Can you talk a little bit about the Giant’s dynamic with Emma and Hook [Colin O'Donoghue], since they’re the characters you filmed with, I believe? 
We know that they’re climbing the beanstalk and so it’s not that much of a stretch to know that I’m waiting for them at the top … [Laughs.] The Giant doesn’t take too kindly to intruders, so if they think that going to get the compass is an easy task, they’re gravely mistaken.

“Lost” is still such a pop-culture mainstay. Which episode or moment do fans still talk to you about the most?
For me, it’s interesting because I’ll meet people who are just starting in on “Lost,” which is kind of interesting. There’s an aspect of “Lost” that feels like it’s so long ago at this point, and to have people coming up to me who are just now discovering it is kind of a trip. I don’t get a lot of specific stuff right now, it’s more just general and how much they enjoyed the ride that that show was.

I’m guessing not so many questions about “Alcatraz” — just people who are sad that it ended? 
Yeah, yeah, or people still asking when it’s coming back, and I’m like, “Ooh, yeah, don’t hold your breath.” [Laughs.]

Would you ever consider doing a “Lost” movie? 
Of course I’d have to consider it … We’d have to see what the script is, but getting to shoot in Hawaii again is definitely something I would welcome.

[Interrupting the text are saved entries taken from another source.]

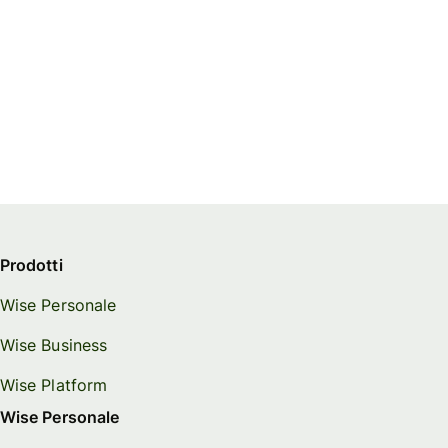
Prodotti
Wise Personale
Wise Business
Wise Platform
Wise Personale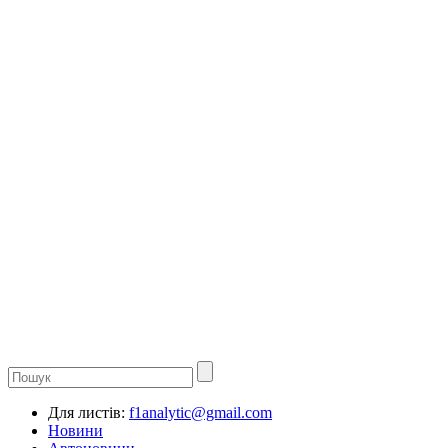
Для листів:
f1analytic@gmail.com
Новини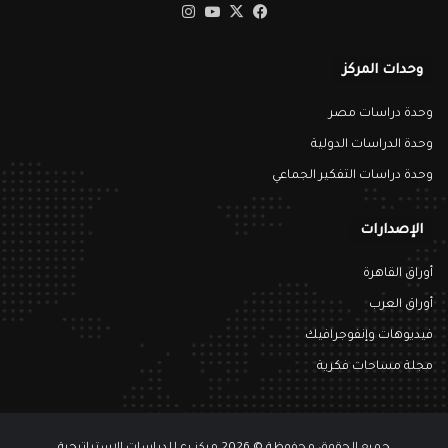
‫X
فيسبوك
‫YouTube
انستقرام
وحدات المركز
وحدة دراسات مصر
وحدة الدراسات الدولية
وحدة دراسات التفكير الجماعي
الإصدارات
أوراق القاهرة
أوراق العرب
فيديوهات وإنفوجرافيك
مجلة مساحات فكرية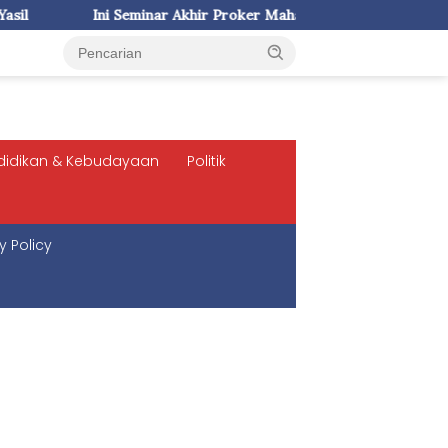
minar Akhir Proker Mahasiswa KKN-T Unhas di Desa Pattalassang
didikan & Kebudayaan
Politik
y Policy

While you were filming “Lost,” did you have your own theories and backstory for what might have happened off-screen, or did you just go with what was on the page? 
We did at the beginning, but then it just started getting so complex and in a way, we were too inside to be able to see big picture-y things, just doing the work of the show. We ended up just letting the audience do that part and seeing what they’d come up with.

What else are you working on right now? I believe you have a movie called “Get a Job” coming up?
That’s out next year. It was kind of a last-minute casting; I was going to Hawaii for vacation, and I got off the plane in Hawaii and got the call that they wanted to hire me for this movie and I’d be shooting the next day … So it was a quick turnaround, basically getting back on the plane, and going to shoot the movie and then going back to extend my vacation later. Sometimes it works out that way, that when you make a plan, that’s when the jobs come down. [Laughs.] But it was a great group of people to work with. It was a lot of fun, and the best part was it shot just five minutes from my house, so it was the best commute I’d ever had.